SELECTED EXTRACT:
Being able to put a frustrating few weeks of red tape and non-information behind me, and heading out on my bike came as great relief. Even more so as I was able to team up with another English cyclist, Alex who was waiting for his Chinese visa to be processed via Georgia. As we rolled through the streets and into the outskirts of Bishkek in the early afternoon, all the dates, forms, letters, stamps and running around of ex-soviet bureaucracy felt happily further behind with each turn of the pedals.
First stop, as is so often the case when I start a ride, is the petrol station. This always draws bemused looks from staff and customers alike as they try to work out where the engine is on the bike. After a little explaining they were happy to sell me the ½ litre of petrol I need for my fuel burning stove and we got on our way again. Outside the city we were soon riding beside the Chuy river and endless fields of rough farmland, with the Kazakhstan border a few kilometres away on our left and the murky outlines of the Kyrgyz mountain range to our right, just visible through the hazy layer of coal fire smoke being pumped out from towering power station chimneys.
By evening we had covered around 70km, cleared the next major town of Tokmok along the road and were looking for a place to camp between the villages dotted along our route. As the last of the evening light was disappearing we dragged the bikes down and up the steep banks of a stream and basked in the intense colours of the setting sun streaking the skies to the west and turning the snow-capped peaks hazy pink to the east.

WRITTEN INSTRUCTION A: Please copy the species listing below word for word, leaving out the pictures.

DATA FOR THE TASK:
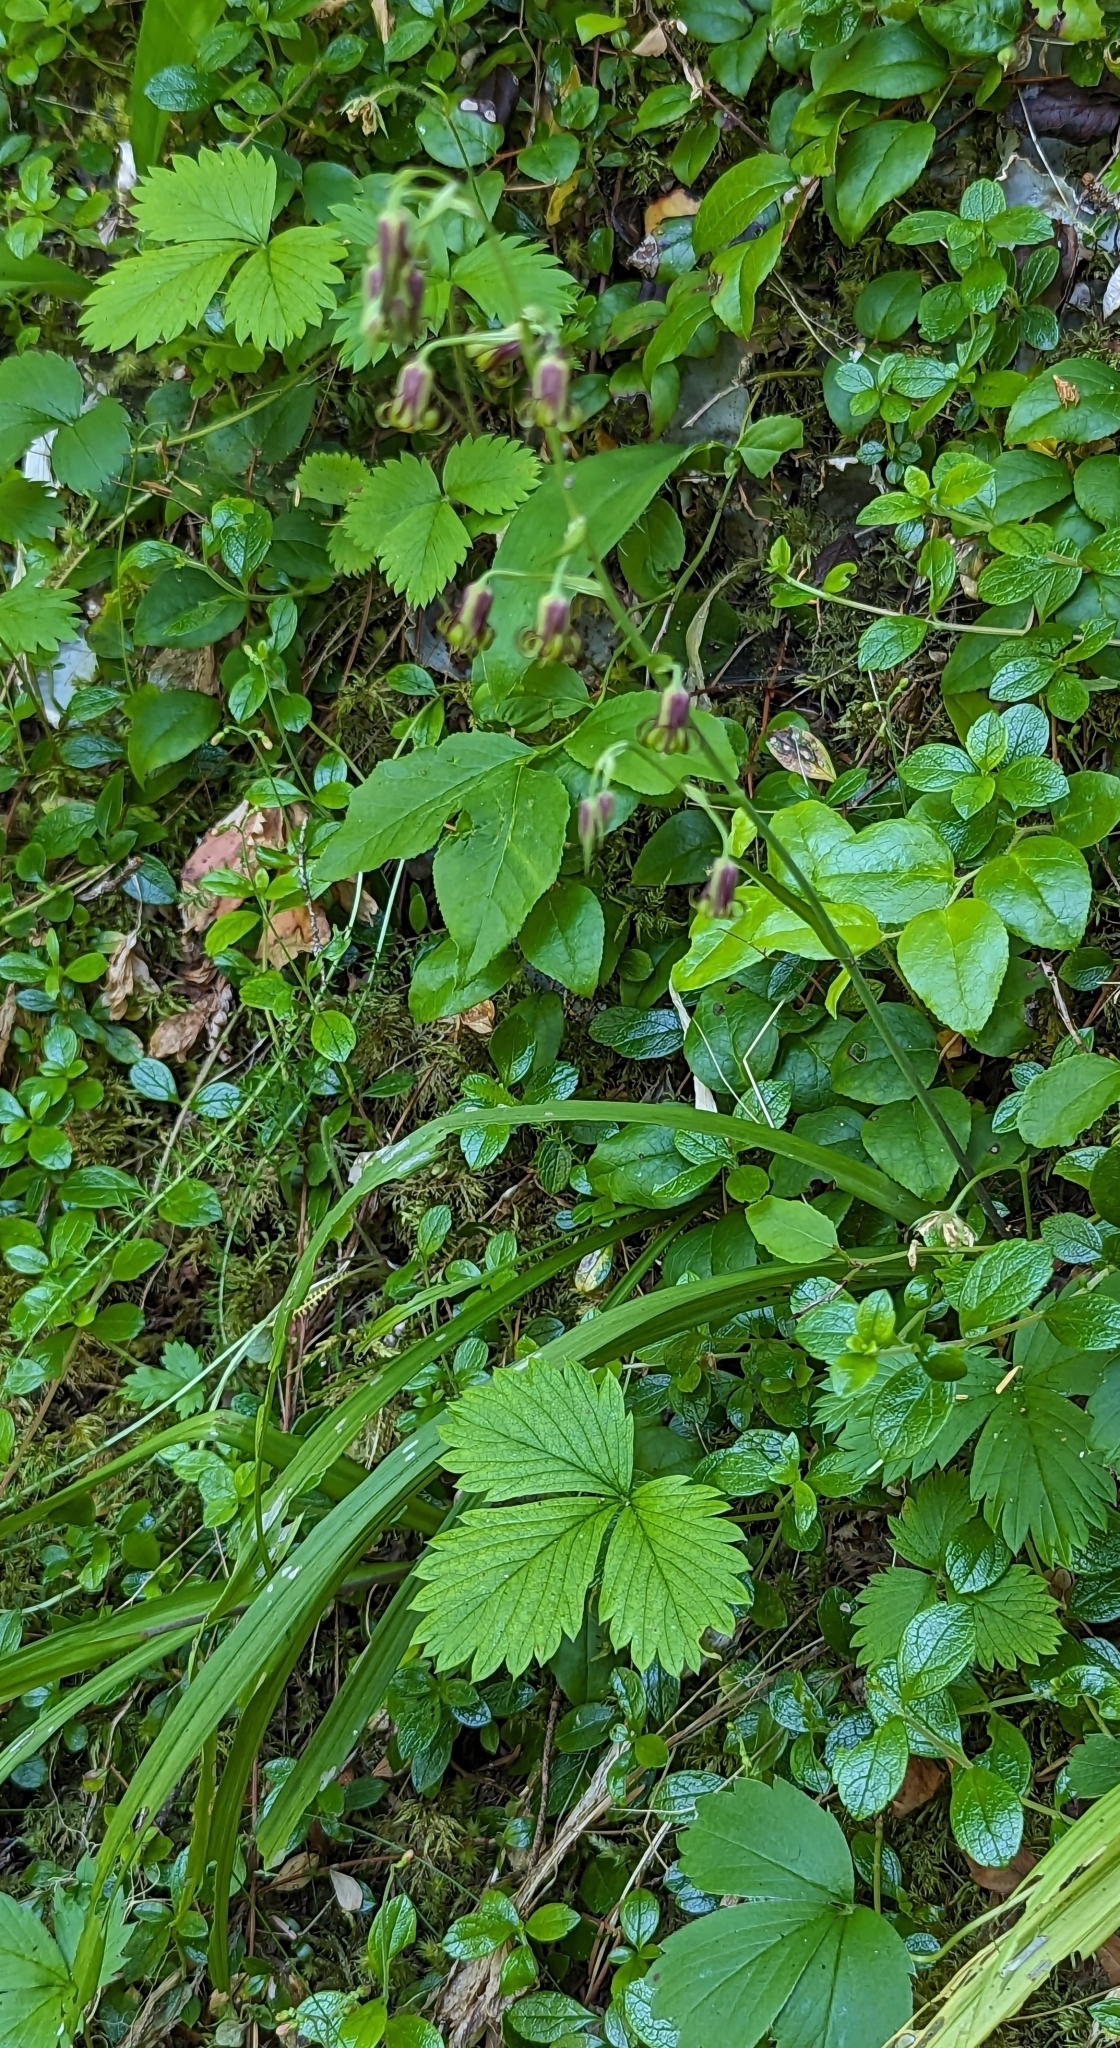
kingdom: Plantae
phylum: Tracheophyta
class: Liliopsida
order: Liliales
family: Melanthiaceae
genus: Anticlea
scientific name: Anticlea occidentalis
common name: Bronze-bells
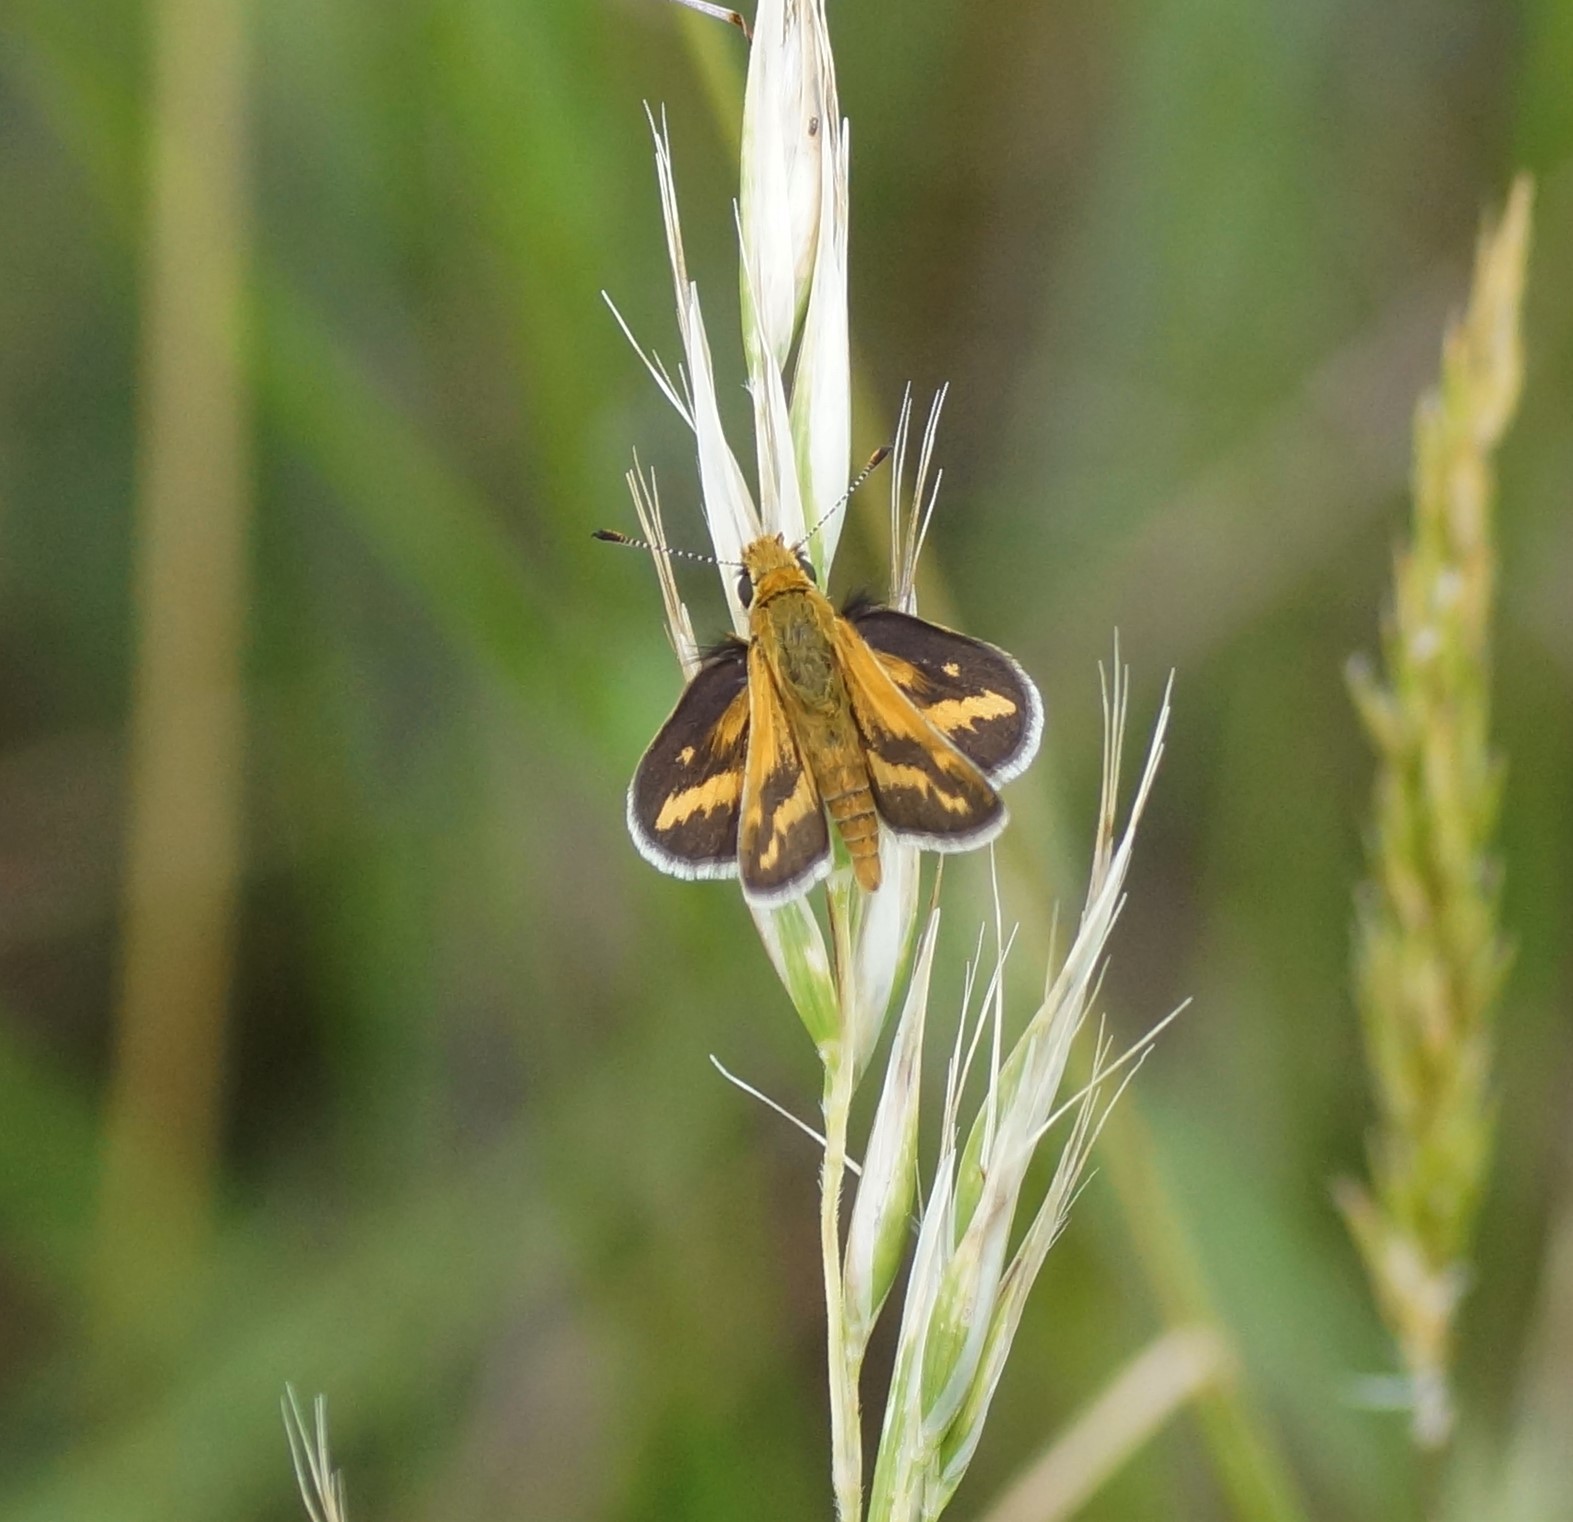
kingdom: Animalia
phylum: Arthropoda
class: Insecta
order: Lepidoptera
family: Hesperiidae
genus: Taractrocera
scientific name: Taractrocera papyria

WRITTEN INSTRUCTION B:
Answer these about the cycling account above, one line each:
(i) How much petrol was bought at the first stop?
(ii) Which river did the riders follow outside the city?
(iii) Roughly how far had they covered by evening?

EXERCISE RESULT A:
kingdom: Plantae
phylum: Tracheophyta
class: Liliopsida
order: Liliales
family: Melanthiaceae
genus: Anticlea
scientific name: Anticlea occidentalis
common name: Bronze-bells
kingdom: Animalia
phylum: Arthropoda
class: Insecta
order: Lepidoptera
family: Hesperiidae
genus: Taractrocera
scientific name: Taractrocera papyria

EXERCISE RESULT B:
(i) ½ litre
(ii) The Chuy river
(iii) Around 70km